▶ Text passage:
Fortunately, the trail system near Estes Park accommodates hikers of all levels. Choose one that is right for you. If hiking in Rocky Mountain National Park during warm weather months, consider taking the hiker shuttle from the Estes Park Visitor Center to the national park’s Park & Ride lot, as trailhead parking often is minimal. Stay safe.
What better way to take in all the spirit of Estes Park than to stroll through the enchanted village, taking in the high-peak views and deep breaths of pine-infused air? Try some of the favored ventures below to roam the Estes Valley without strenuous effort, but with great reward
Enjoy beautiful flowers, romantic waterfalls and relaxing parks as you travel the downtown Riverwalk. Constructed in the years following the Lawn Lake Flood, the Estes Park Riverwalk spans the downtown area from the Estes Park Visitor Center to Performance Park on the west end of Elkhorn Avenue, and beyond. Along the way, guests can stop at various businesses to shop, grab a bite in an open-air café and even sample some local wine. Live music, festivals and events dot the Riverwalk plazas throughout the year. Continue west along the Fall River to reach many lodging properties or simply to enjoy a longer stroll.To the east the Riverwalk trail meets up with the Lake Estes Loop.
This premium paved trail takes you on a grand exploration of the lake and a 365-degree visual tour of the Estes Valley landscape. You can enjoy this venture on foot by parking at the Estes Park Visitor Center, or rent a bike at the Estes Park Marina to bike the route. The trail also connects to the downtown Riverwalk and the Estes Valley trails system that takes you through Stanley Park, near the fairgrounds, and farther south along Fish Creek Road. Elk, waterfowl and even beaver often can be spotted along this popular trail.
Park along Wonderview Avenue, across from the Stanley Hotel to access this trail. Head south to view what is known as "The Knoll," a lookout to downtown and site of ruins from a stone cabin built in 1907. Once a beautiful spectacle with a wraparound porch and massive fireplace, the cabin was built by Albert Birch, former city editor of the Denver Post, but burned down on December 21, 1907. Follow the trail back north and downhill to the west to find the cabin Birch built in 1908 to replace the original. The Birch family enjoyed the later cabin until the 1980s; today, it is on the State Register of Historic Places.

▶ Record excerpts:
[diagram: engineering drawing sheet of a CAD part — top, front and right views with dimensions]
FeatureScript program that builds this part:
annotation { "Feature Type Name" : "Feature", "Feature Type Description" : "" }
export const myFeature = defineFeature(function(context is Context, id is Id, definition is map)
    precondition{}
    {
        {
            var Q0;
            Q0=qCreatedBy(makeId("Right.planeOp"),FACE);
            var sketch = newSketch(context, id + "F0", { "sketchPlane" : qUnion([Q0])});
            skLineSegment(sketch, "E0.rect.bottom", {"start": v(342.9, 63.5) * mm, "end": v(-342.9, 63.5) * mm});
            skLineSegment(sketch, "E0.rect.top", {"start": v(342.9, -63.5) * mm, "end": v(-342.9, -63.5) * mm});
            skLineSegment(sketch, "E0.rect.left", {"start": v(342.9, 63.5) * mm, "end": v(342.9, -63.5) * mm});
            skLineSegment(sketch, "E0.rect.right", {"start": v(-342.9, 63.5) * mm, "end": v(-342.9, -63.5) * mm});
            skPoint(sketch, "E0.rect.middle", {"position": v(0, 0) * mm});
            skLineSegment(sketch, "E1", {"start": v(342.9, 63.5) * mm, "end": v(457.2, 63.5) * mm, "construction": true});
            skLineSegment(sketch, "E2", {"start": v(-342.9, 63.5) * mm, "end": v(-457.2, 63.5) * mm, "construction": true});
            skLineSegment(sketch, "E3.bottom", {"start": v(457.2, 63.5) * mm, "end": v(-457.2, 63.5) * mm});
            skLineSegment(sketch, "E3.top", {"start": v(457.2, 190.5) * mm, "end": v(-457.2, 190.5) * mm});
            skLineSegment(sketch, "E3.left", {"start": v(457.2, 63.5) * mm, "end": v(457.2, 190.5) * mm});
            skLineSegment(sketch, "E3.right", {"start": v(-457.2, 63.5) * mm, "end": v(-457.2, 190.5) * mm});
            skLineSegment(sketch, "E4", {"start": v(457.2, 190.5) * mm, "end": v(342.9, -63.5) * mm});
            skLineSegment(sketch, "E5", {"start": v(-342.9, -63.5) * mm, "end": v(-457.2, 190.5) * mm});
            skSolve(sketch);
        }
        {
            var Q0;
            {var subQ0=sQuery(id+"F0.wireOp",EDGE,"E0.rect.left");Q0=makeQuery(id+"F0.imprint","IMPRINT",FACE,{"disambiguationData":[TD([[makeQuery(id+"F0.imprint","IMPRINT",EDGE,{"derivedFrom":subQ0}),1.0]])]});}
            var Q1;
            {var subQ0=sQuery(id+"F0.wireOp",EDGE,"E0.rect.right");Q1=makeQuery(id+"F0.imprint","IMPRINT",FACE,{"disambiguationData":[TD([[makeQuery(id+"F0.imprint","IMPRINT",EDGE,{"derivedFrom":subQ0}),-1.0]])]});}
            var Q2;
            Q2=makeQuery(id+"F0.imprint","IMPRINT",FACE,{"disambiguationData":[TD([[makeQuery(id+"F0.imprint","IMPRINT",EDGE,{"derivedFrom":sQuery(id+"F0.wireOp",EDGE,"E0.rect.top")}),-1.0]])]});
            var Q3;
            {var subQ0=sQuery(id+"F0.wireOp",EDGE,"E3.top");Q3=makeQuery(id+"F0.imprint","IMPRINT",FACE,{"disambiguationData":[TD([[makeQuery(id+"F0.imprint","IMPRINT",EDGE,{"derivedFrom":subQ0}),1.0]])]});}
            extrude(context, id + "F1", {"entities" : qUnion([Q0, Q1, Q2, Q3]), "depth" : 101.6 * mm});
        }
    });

▶ Problem 1:
In the Estes Park walking guide, who built the stone cabin whose ruins stand at "The Knoll"?
▶ Problem 2:
Write the next few sentences of the Estes Park walking guide, picking up after its last sentence.

▶ Output 1:
Albert Birch, a former city editor of the Denver Post.

▶ Output 2:
For scenic walks or hiking in the national park, please visit our Rocky Mountain National Park section. Information on hiking around Estes Park, including outfitters and guided hikes, can be found in the Hiking section.
Where hikers tread, so do runners. Favoring gravel or dirt paths over paved roads, trail runners seek solace and scenery in places where cars don't go. They find ample opportunities in Estes Park thanks to trails in Rocky Mountain National Park and the national forest lands. Run along river paths or head towards mountain summits. A trail favorite is the Pole Hill area located in the national forest. After an initial steep climb, the trail levels out to a more moderate terrain, all the while showcasing sweeping views of the village of Estes Park and the lofty mountains of Rocky Mountain National Park.
Estes Park is home to the US Trail Running Conference, an annual celebration of trail running. Whether you're an experienced trail runner, an ultra-marathoner, a trail newbie, a trail race director, or somewhere in between, this Conference is for you, providing inspiration & education through expert guest speakers, presentations and an expo. The Conference is held in partnership with the American Trail Running Association. After the Conference, take part in the annual Estes Trail Ascent, a 5.9 mile trail run held by the Estes Park Running Club. More trail races are being added to the roster, so make sure to check back for latest updates.